I’ll tell you, I didn’t know what to expect, but I was
hoping for something good, and if not good, then fun and gory! And to an extent
I got what I hoped for! The picture begins with an alcoholic cop named,
ahhh-ha-ha-ha, wait for it, Lou Garou, who is not just a bad cop, but probably
the worst cop I’ve ever seen portrayed on film! I don’t mean he hits people
with truncheons or anything, ha ha; he’s just remarkably terrible at his job!
He gets bopped on the head and ritualized in the woods
somehow, and the next thing you know he’s not getting five o’clock shadow, but
five-second-later shadow! And, as in other werewolf pictures, such as An American Werewolf in London just to
cite one example, small dogs take a strange interest in him! But the town is
meanwhile beset by many travails, including missing pets, a drugs gang, a
robbery gang, mysterious occurrences of all kinds, and a mayoral election, so
the newly minted wolf cop is kept very busy! All of this is very fuzzily
sketched out, with some things left, or made, much more confusing than they
ought to be, usually by the omission of some basic information! Frankly, it was
almost as bad as Bad Meat, ha ha –
but not quite, because nothing could be!
This brings us to the picture’s most pressing and dire
problem: poor storytelling! Some of the character confusion is explained near
the end by the introduction of shapeshifting frog people to the brew, but in
general everything the movie attempts, whether it be the main narrative, the
perplexing back story (something about Lou’s father, who was a cop, and the
lady cop’s father, who was a bartender, and something something mysterious
deaths?) or the attempt to mint a unique mythology, is scuppered by the
writer-director’s dearth of storytelling skill!

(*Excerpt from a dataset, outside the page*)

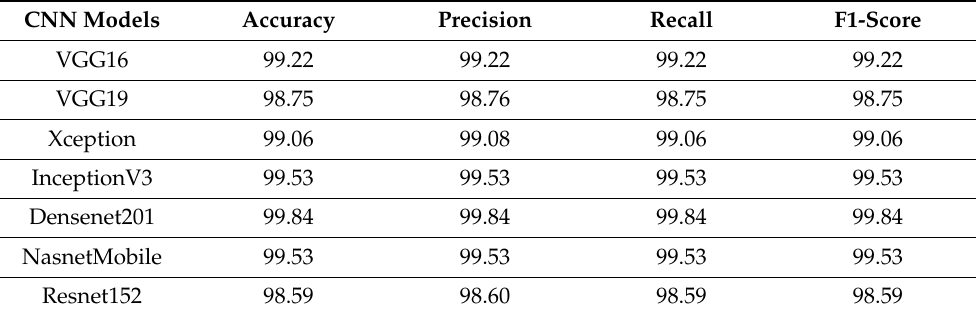
Table 4. Weighted average of performance metrics by different deep learning models for COVID-19 and bacterial pneumonia classification.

There are other problems too: the lead actor, with his Danny
Huston hair, is weak (though considerably better in wolf form); the staging is
often inept, particularly in the action scenes; and there are too many bad
lite-metal songs on the soundtrack! Ha ha! But this is not to say the picture
doesn’t have its charms, because it most certainly does! The other performances
range from competent to good, with a cracker moustacheman played by Jonathan
Cherry a particular highlight! The trick effects by Emersen Ziffle are, in
general, excellent (though the wolfcop makeup looks a little raggedy in some
scenes, ha ha), and there are touches of cleverness scattered throughout the
film!
But the resolution makes so little sense that even the
wolfcop questions it! Ha ha! I mean, how could someone lead a drugs gang and be a police chief at the same time?
Or tend bar and be a mayor? And where
did the frog people come from originally, and why do some of them burst into
flames when shot, and others do not?
There’s no point in asking these questions, I realize! For
me there was much sublime pleasure simply in going to the movie theatre to see what
Joe Bob always called the three essential Bs: blood, breasts and beasts! This
picture has them all, and if the werewolf looks a little more like the one in Death Moon than the one in American Werewolf, well, no matter! I’m
impressed with this picture for even existing! I’m going to give WolfCop two Liquor Donuts and urge you
to check it out at your earliest convenience!